Since homogeneous Gödel-type geometries necessarily lead to the existence of closed time-like circles—an explicit manifestation of violation of causality on non-local scale—a plausible way to answer this question is by investigating whether the covariant f(T) gravity theories permit Gödel-type solutions. Furthermore, if gravity is to be governed by a covariant f(T) theory there are a number of issues that ought to be examined in its context, including the question as to whether these theories permit Gödel-type solutions, or would remedy this causality problem by ruling them out.

In this paper, to look into the potentialities, difficulties and limitations of the covariant f(T) gravity theories, we have addressed one of these questions and examined whether these theories admit homogeneous Gödel-type solutions for a number of matter sources. We have taken a combination of a perfect fluid with electromagnetic plus scalar fields as a matter source, and we determined a general Gödel-type solution. This general solution contains special solutions whose essential parameter, \(m^2\), can take the sign that defines any class of homogeneous Gödel-type geometries, namely the hyperbolic family (\(m^2>0\)), the trigonometric class (\(m^2 < 0\)) and the linear class (\(m=0\)). We have found that solutions in the trigonometric and linear classes are permitted only for the combined matter sources that include an electromagnetic field matter component. We have extended to the context of covariant f(T) gravity the so-called Bampi–Zordan theorem, which ensures that any perfect-fluid ST-homogeneous Gödel-type solution in this theory f(T) gravity is isometric to the Gödel metric and therefore defines the same set of Gödel tetrads \(h_A^{~\mu }\) up to a Lorentz transformation. We have also shown that the single massless scalar field generates the only ST-homogeneous Gödel-type solution with no closed time-like curves.

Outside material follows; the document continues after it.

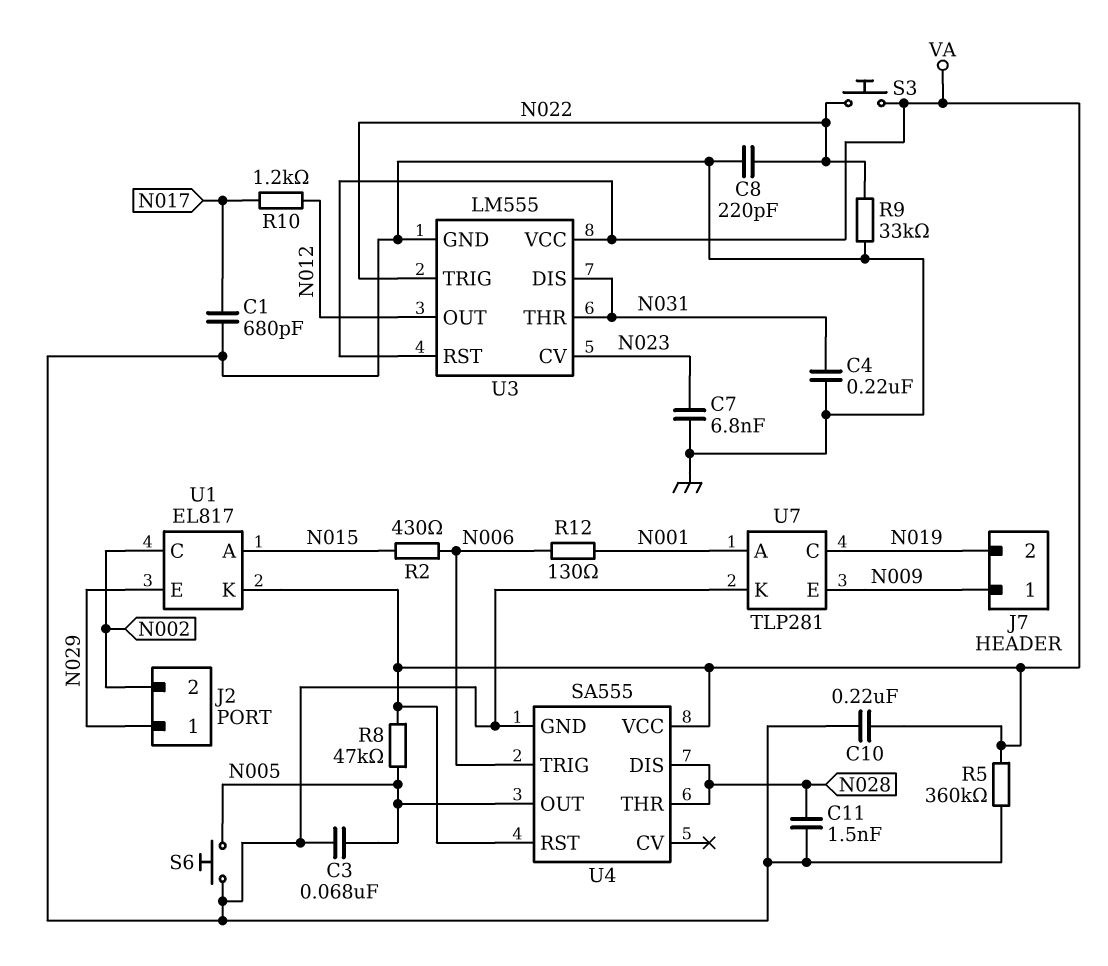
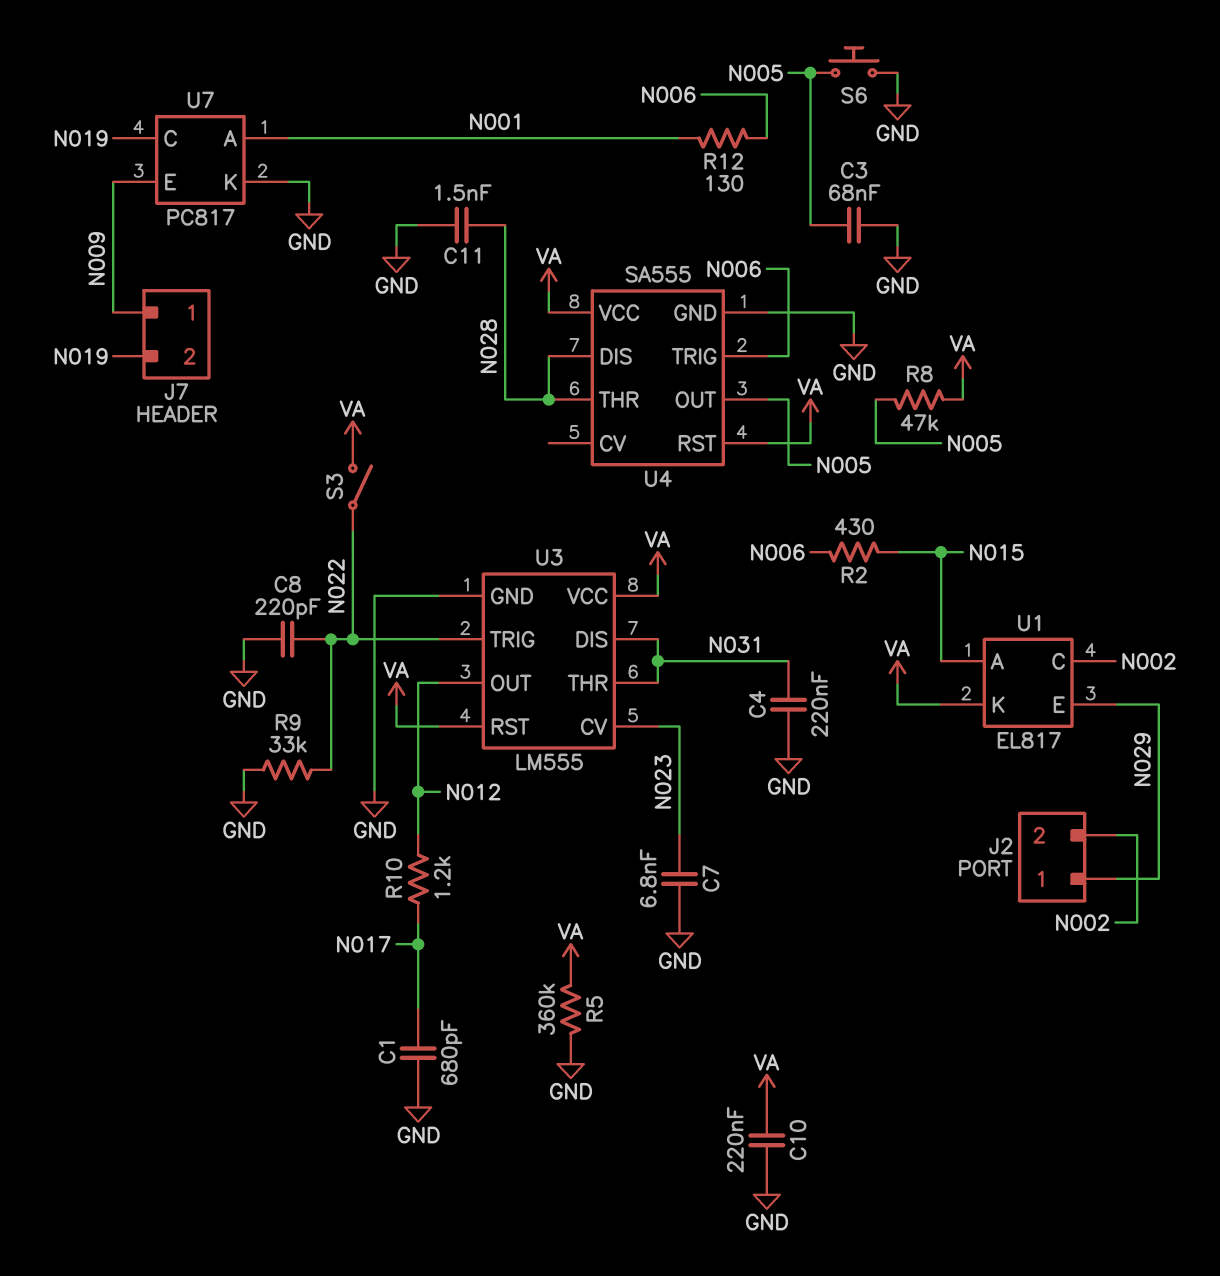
S3: button (N022, VA) -> switch (N022, VA)
U7: TLP281 -> PC817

To conclude, we underline that it emerges from our results that even though the covariant f(T) gravity restores local Lorentz covariance of the field equations and the validity of the causality principle locally, the bare existence of the Gödel-type solutions makes apparent that this covariant formulation of f(T) gravity does not avoid non-local violation of causality in the form of the closed time-like curves that are permitted in general relativity.